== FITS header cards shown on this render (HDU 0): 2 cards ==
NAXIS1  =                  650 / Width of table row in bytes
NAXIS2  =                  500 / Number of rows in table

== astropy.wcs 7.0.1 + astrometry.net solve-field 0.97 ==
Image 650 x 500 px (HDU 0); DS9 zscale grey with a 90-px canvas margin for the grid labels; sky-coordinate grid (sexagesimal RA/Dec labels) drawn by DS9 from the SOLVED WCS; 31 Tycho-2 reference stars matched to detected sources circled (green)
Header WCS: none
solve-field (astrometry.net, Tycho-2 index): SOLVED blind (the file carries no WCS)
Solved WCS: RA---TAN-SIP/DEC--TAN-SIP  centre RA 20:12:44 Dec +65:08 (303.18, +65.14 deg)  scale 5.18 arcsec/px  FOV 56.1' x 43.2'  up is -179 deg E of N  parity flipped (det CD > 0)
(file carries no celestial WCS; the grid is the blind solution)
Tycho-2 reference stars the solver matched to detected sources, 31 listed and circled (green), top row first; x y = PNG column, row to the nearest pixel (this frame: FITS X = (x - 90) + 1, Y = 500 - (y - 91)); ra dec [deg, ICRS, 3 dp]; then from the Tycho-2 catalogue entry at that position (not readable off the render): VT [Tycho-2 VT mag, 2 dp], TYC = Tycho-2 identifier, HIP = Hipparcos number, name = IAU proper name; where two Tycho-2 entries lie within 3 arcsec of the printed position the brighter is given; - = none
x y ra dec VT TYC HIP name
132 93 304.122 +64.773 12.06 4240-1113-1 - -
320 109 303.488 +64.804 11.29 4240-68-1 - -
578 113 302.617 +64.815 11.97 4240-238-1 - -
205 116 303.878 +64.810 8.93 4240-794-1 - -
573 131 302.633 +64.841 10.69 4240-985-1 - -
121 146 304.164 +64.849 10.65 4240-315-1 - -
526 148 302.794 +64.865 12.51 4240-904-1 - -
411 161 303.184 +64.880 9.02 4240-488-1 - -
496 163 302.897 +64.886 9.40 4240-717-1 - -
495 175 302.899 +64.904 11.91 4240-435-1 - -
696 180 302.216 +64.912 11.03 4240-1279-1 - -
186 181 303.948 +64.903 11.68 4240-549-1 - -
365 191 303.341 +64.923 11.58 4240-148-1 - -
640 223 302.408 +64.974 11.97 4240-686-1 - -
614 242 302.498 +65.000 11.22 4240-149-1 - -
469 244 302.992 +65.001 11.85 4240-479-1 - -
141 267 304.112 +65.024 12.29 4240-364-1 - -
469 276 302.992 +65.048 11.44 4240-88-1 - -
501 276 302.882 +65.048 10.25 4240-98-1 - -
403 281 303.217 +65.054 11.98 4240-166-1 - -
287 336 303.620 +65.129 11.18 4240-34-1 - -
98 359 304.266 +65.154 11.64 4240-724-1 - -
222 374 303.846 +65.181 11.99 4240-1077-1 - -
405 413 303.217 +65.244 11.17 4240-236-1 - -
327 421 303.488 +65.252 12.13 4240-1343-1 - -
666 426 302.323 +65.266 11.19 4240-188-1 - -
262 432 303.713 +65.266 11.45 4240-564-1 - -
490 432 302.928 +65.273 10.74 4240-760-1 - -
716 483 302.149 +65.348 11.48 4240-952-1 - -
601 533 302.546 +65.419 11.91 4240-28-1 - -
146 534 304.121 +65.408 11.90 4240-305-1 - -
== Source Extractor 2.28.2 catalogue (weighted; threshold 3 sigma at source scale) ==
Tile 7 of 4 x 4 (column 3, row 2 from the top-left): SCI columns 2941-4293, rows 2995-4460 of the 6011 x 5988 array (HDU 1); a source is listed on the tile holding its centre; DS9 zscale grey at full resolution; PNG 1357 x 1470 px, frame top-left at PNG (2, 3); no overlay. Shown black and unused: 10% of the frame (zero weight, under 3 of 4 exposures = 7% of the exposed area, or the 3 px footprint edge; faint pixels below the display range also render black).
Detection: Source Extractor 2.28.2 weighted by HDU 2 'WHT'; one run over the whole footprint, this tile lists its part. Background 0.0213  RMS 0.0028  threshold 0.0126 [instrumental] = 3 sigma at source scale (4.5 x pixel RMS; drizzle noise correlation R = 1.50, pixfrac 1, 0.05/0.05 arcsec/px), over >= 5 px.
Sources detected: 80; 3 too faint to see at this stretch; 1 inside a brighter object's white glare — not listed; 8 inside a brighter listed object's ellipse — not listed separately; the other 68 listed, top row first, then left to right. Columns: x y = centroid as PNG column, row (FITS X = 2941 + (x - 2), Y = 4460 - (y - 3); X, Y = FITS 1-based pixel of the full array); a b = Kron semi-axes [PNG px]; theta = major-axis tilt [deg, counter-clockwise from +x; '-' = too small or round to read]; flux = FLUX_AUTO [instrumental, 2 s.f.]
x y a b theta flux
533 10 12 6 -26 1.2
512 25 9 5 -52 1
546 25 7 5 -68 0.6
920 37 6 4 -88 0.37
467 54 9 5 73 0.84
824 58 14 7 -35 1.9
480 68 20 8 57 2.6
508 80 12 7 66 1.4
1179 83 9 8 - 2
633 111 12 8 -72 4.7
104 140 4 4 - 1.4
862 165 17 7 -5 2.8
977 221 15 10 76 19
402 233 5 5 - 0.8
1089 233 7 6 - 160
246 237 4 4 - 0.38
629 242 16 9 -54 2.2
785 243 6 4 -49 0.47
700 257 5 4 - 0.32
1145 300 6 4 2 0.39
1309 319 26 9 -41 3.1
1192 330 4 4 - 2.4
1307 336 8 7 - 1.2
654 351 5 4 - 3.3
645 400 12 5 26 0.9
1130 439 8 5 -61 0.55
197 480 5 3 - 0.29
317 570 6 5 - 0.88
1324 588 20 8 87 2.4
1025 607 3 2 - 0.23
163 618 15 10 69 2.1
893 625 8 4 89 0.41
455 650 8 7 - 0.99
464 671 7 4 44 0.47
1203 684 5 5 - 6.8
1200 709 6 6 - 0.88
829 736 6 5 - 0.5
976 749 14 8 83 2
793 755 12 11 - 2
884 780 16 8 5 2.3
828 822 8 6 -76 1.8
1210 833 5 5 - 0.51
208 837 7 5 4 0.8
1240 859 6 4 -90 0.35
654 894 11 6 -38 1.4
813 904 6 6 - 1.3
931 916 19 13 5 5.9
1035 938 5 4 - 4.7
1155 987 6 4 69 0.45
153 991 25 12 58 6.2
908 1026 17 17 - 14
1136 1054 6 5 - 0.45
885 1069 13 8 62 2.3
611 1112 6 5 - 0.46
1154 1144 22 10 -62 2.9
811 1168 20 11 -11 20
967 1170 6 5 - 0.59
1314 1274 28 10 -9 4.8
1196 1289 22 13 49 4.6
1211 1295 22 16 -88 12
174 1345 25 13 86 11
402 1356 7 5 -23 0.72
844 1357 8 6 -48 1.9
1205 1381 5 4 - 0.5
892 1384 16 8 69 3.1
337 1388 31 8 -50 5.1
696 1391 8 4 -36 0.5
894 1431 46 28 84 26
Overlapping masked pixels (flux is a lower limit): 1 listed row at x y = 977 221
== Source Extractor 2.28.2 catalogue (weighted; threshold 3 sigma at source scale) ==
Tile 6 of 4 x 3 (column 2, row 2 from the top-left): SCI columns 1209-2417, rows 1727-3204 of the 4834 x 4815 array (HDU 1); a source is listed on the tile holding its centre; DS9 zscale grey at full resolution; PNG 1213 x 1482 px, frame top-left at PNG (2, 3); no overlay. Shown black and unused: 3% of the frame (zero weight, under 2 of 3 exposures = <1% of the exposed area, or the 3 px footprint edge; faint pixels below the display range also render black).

### The exercise
Copy out, word for word, the part of the entries that opens with their first line and closes with the line containing "Header WCS: none", both ends included.

### Result of this exercise
== FITS header cards shown on this render (HDU 0): 2 cards ==
NAXIS1  =                  650 / Width of table row in bytes
NAXIS2  =                  500 / Number of rows in table

== astropy.wcs 7.0.1 + astrometry.net solve-field 0.97 ==
Image 650 x 500 px (HDU 0); DS9 zscale grey with a 90-px canvas margin for the grid labels; sky-coordinate grid (sexagesimal RA/Dec labels) drawn by DS9 from the SOLVED WCS; 31 Tycho-2 reference stars matched to detected sources circled (green)
Header WCS: none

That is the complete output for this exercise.